Noelia Foundation signed an agreement with the Sant Joan de Déu Children’s Hospital to conduct the project “Natural History, diagnosis and treatment of Collagen-VI-related muscular dystrophies“. The project is led by Dr. C. Jiménez Mallebrera as principal investigator, and Dr. A. Nascimento, coordinator of the Department of Neuromuscular Pathology at the Sant Joan de Déu Children’s Hospital, and is scheduled to begin next June.

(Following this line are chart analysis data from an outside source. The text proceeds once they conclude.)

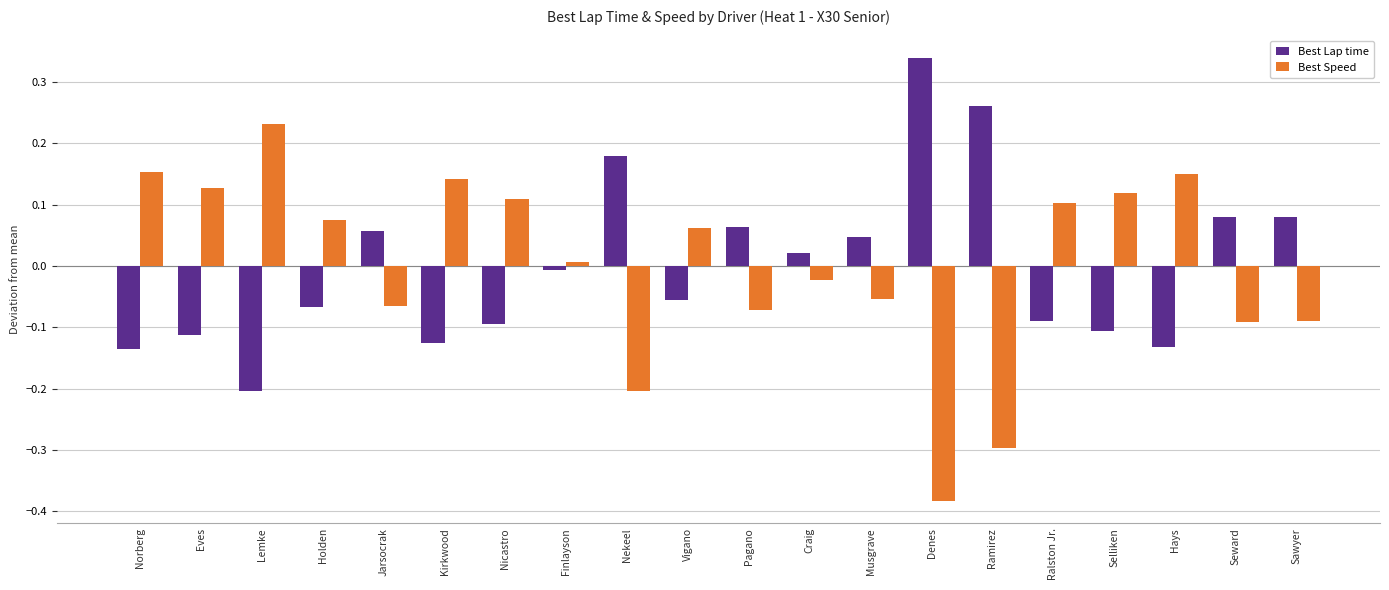

What is the difference between the second highest and minimum values in the Best Lap time series?

0.5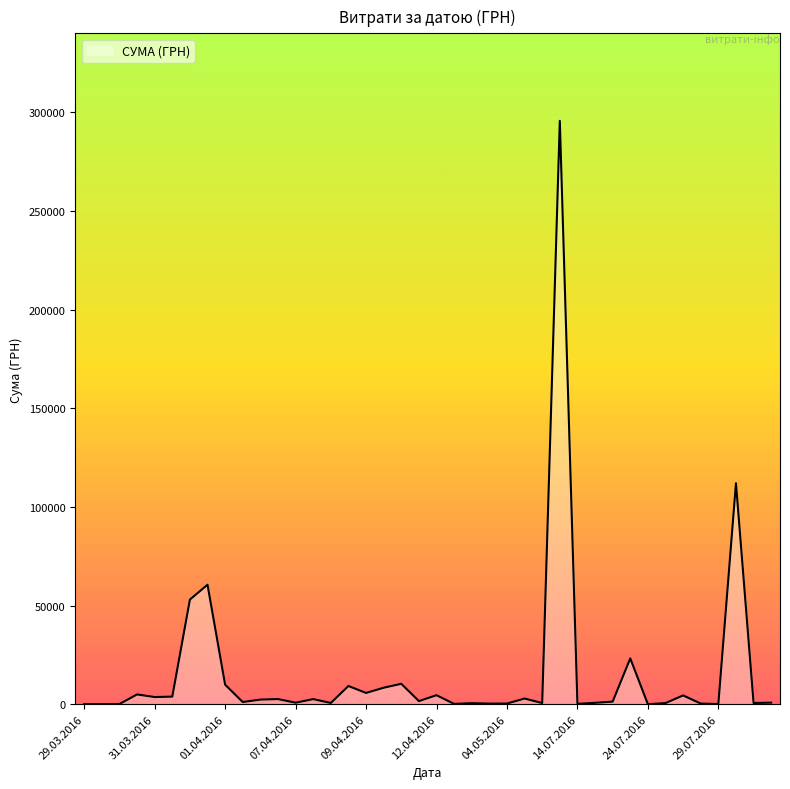

What is the maximum value shown in the chart?

295638.6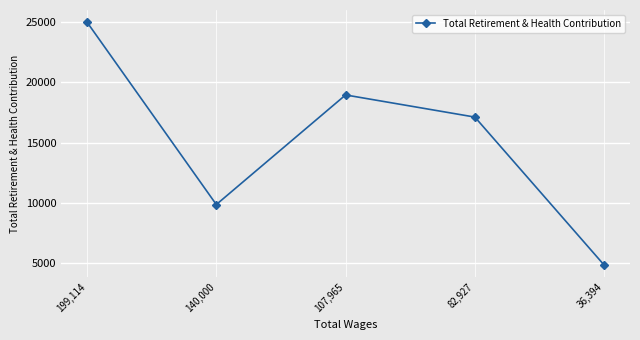

What is the sum of all values?

75814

This project has several objectives:
1. Investigate to what extent the application of CRISPR-Cas9 techniques are capable of silencing negative dominant mutations through genetic editing. These mutations are responsible for the most severe forms of the disease and the underlying cause of the most common Collagen-VI muscular dystrophies. This particular approach has a very strong scientific basis and could result in a clinically applicable strategy to reverse the effects of the mutation.

2. Evaluate the production and secretion of Collagen-VI by fibroblast primary cultures, to be used as a diagnostic and prognostic tool.

3. Create a National Patient Registry of the disease. The model for this Registry has been developed by the Sant Joan de Déu Children’s Hospital and the Sant Pau University Hospital in Barcelona, based on the Cure CMD Registry and questionnaire (International Registry of Muscular Dystrophies), so the information can be shared in order to compile an International Registry. This will allow grouping patients with the purpose of promoting and supporting basic, biomedical and clinical research, for its subsequent application in the diagnosis, prognosis, treatment and follow-up of the patients, which, in turn, shall contribute to clinical research for future treatments and cures. All this information will be stored in the National Database of Neuromuscular Disorders at CIBERER (Network Center for Biomedical Research of Rare Diseases), an open database that can be accessed by all scientists and clinicians who need to.

4.Learn about the Natural History of the disease through regular monitoring, the use of standardized evaluation scales and other functional tests that can objectively measure physical capacity as well as other aspects such as patients’ quality of life. These scales have been validated internationally but are not currently being applied in Spain in a systematic way. All Collagen-VI CMD patients will be able to access these tests, thus contributing to grow the knowledge on the disease, in both a general way and also individually, based on the specific mutation. This part of the project will allow patient data to be collected in a detailed and standardized way, which is critical to ensure its usability when conducting future clinical trials.